Goal of the exercise: Reproduce the text of the items below with every "школі" changed to "ліцеї" and nothing else altered, leaving out the pictures.

*** Data ***

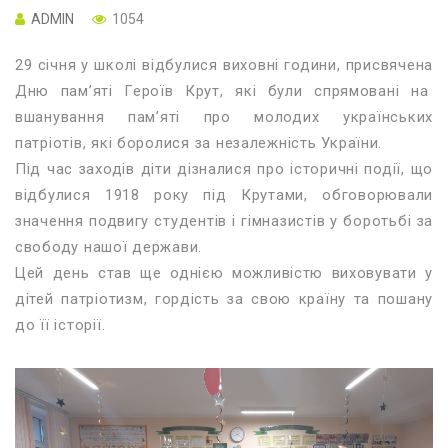
ADMIN
1054
29 січня у школі відбулися виховні години, присвячена
Дню пам’яті Героїв Крут, які були спрямовані на
вшанування пам’яті про молодих українських
патріотів, які боролися за незалежність України.
Під час заходів діти дізналися про історичні події, що
відбулися 1918 року під Крутами, обговорювали
значення подвигу студентів і гімназистів у боротьбі за
свободу нашої держави.
Цей день став ще однією можливістю виховувати у
дітей патріотизм, гордість за свою країну та пошану
до її історії.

*** End of Data ***

Expected output:
ADMIN
1054
29 січня у ліцеї відбулися виховні години, присвячена
Дню пам’яті Героїв Крут, які були спрямовані на
вшанування пам’яті про молодих українських
патріотів, які боролися за незалежність України.
Під час заходів діти дізналися про історичні події, що
відбулися 1918 року під Крутами, обговорювали
значення подвигу студентів і гімназистів у боротьбі за
свободу нашої держави.
Цей день став ще однією можливістю виховувати у
дітей патріотизм, гордість за свою країну та пошану
до її історії.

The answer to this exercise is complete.